Posted on . | One comment

  • #EnterpriseExperienceAdvice from Uday Gajendar. Have a question for Uday? Join the Enterprise Experience community; it’s free!

     

    Teena Singh, UX Insights and Strategy, ServiceNow: Do you have some good “rebuttals” if a Stakeholder asks you to “design it like it is on Amazon and/or iPhone?” 

     

    Uday GajendarUday Gajendar: Great question! In enterprises, we’re constantly asked to make a tedious, difficult, bizarrely complex product just like a cool consumer app we all use on our phones. I don’t fault stakeholders who might be frustrated with the complexity of enterprise apps and sites, and want to wave a magic wand. “Making it like Snapchat should fix it!” It’s human nature, after all. Instead, I’d encourage you to use the Socratic method. Be curious, and encourage the stakeholder to probe their own suggestion. Have them answer back what is it that they’re drawn to about [cool app]. Is it the visuals? The interaction? The navigation? The layout? Have them walk down a journey of UX touchpoints. At each point, have them answer exactly what the problem is that they think [cool app] is solving. And is that the same problem we are solving, for the same market or user type? Are they the same contexts and goals? A word of caution: be careful not to shame stakeholders. Instead, have a collaborative discussion, a “teachable moment” for everyone. Who knows, maybe “making it like [cool app]” could actually open up new paths of exploration, especially if the stakeholder is invited to be part of that process of inquiry.


    Do you agree with Uday? What else might you suggest—or do differently? Please share your own advice in the comments. 

    Do you have a question for Uday? Any member of the Enterprise Experience community can ask him a question—and membership is free. Join here

    One Response to “Dear Uday: What do I do when stakeholders expect me to “design it like they do on Amazon”?”

    1. Uday articulates very well how to use a common expression of a business opportunity or pain to open their minds and others’ to 1) the characteristics of great design, 2) of crappy design and 3) how much work good design takes.

      Once they see bad design, they can’t UNsee it!

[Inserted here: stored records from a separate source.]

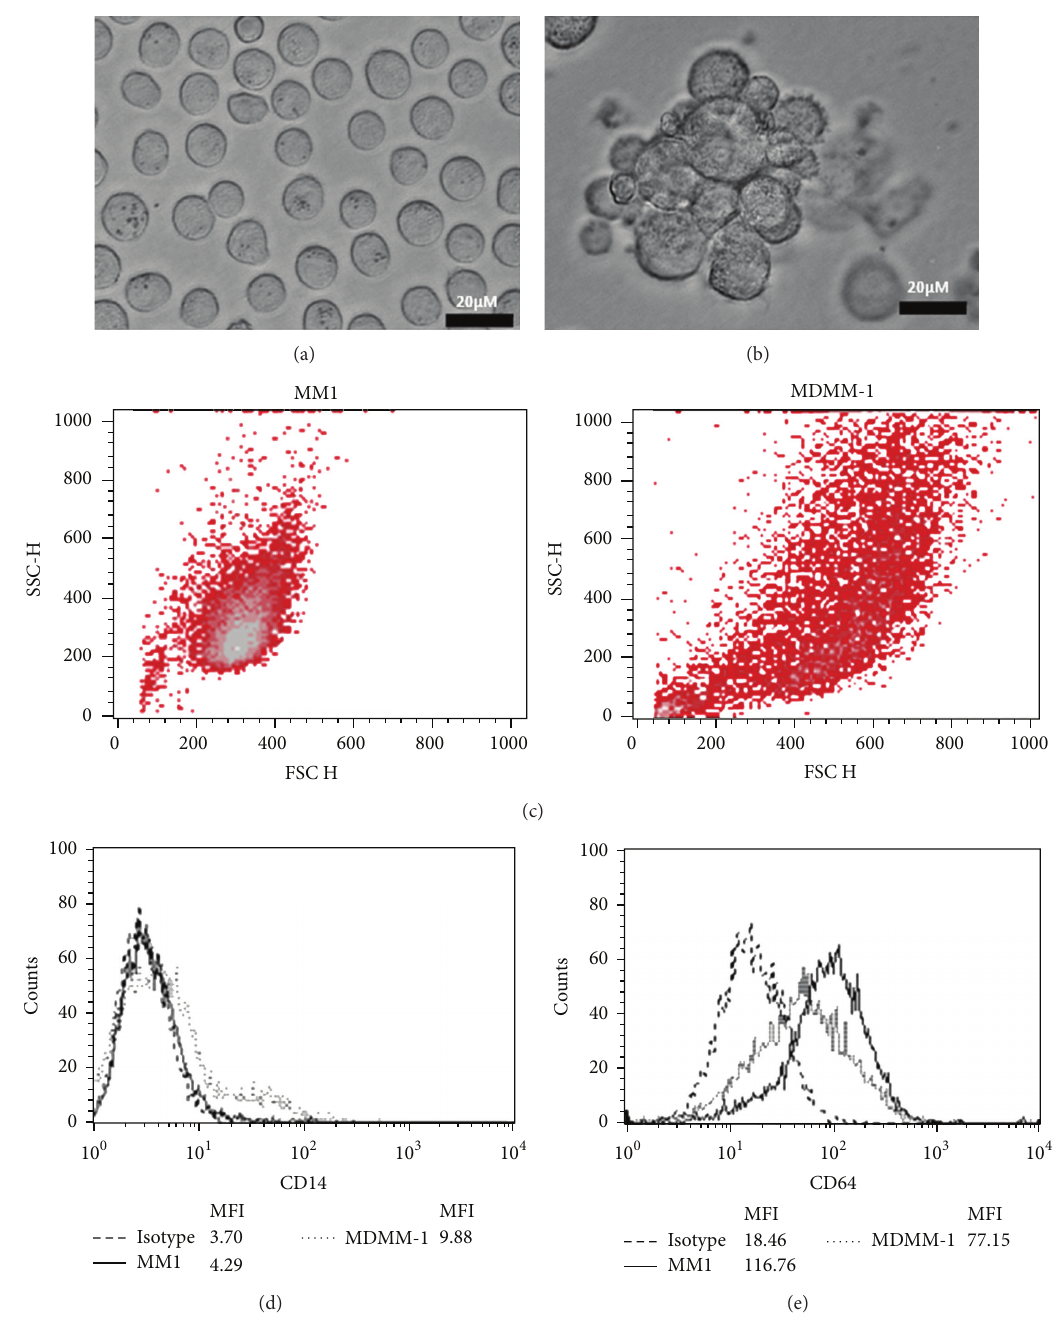
Figure 1: Differentiation of Mono Mac-1 cells into MDMM-1 cells. Representative interferential contrast images of Mono Mac-1 (a) and MDMM-1 (b) cells after 72 h of differentiation with 20 ng/mL PMA, as well as forward light scatter and side light scatter plots (c). CD14 (d) and CD64 (e) expression was analyzed by flow cytometry before and after differentiation. Data shown are representative of three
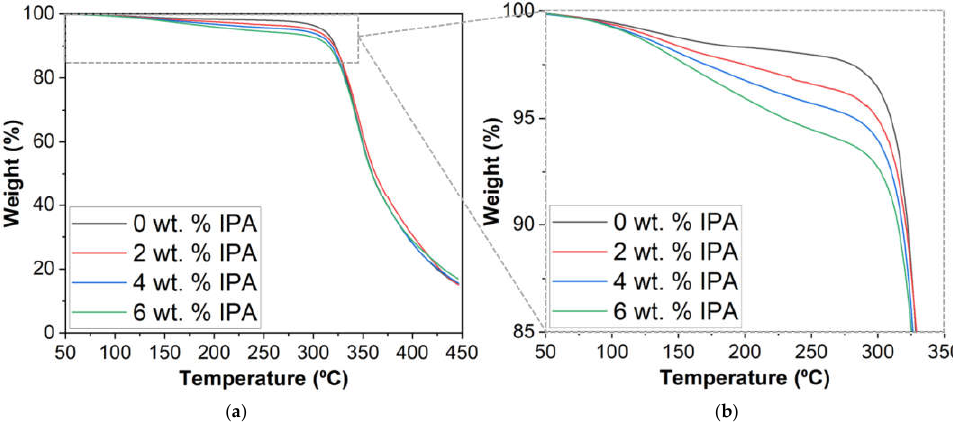
Figure 2. TGA of adhesive samples containing 0, 2, 4, and 6 wt.% of IPA ( a ) from 0 to 450 ⁰C; ( b ) from 50 to 350 °C located inside the dashed rectangle of Figure 2a.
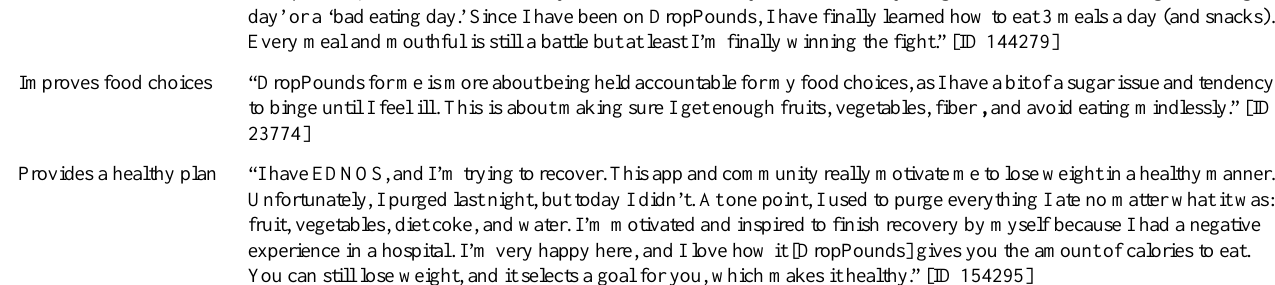
Table 3. Negative aspects of the app and example posts.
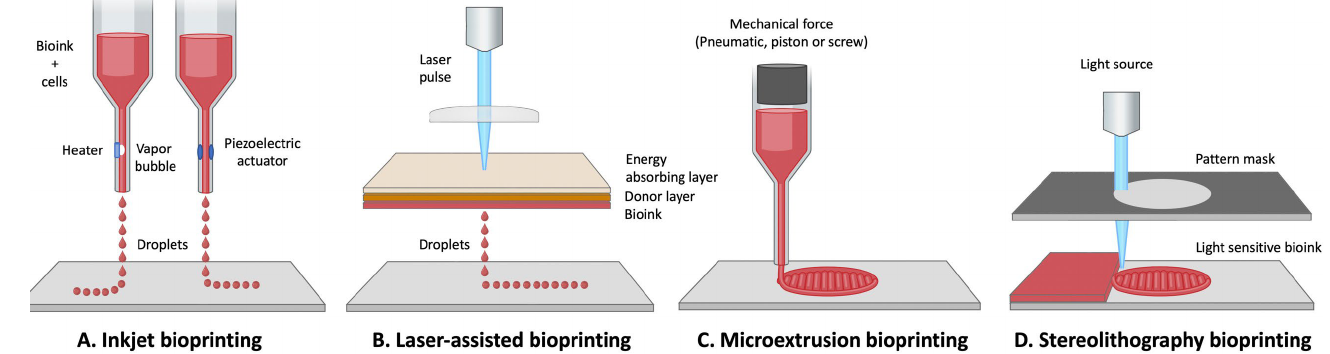
Figure 3. Common bioprinting techniques used to prepare tissues. Inkjet bioprinters controlled by thermal or piezoelectric forces deposit small droplets of bioink and cells to build tissues layer-by- layer ( A ). Laser-assisted bioprinting uses a laser absorbed by an energy absorber layer to heat a donor layer, which forms a bubble propelling the bioink and cells onto the substrate ( B ). Microextrusion bioprinters deposit a cell-laden bioink solution via pneumatic, piston, or screw mechanical force ( C ). Stereolithography bioprinters use UV or visible light to selectively cross-link light-sensitive bioinks layer-by-layer to build a 3D tissue ( D ). Figure produced with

      2 additional points to complement Uday’s: 1) While helping them understand how great and poor product design can be informed and directed, also help them to articulate (even tacitly commit) how their own org’s people can proceed in discovery and design work.
      2) We’ll never know how Apple and Amazon actually generate their designs, so if we don’t help them visualize how their org can do it, we can appear to be making an argument that “it can’t be done here”. Whether due to timid leadership, status quo culture, groupthink, or immature product development capabilities.
      I’ve seen that conclusion end their interest in a real solution to “tedious, difficult, bizarrely complex” products. Even truncate any nascent possibility of fostering great design in their org. Often this conclusion is just politically cover, of course.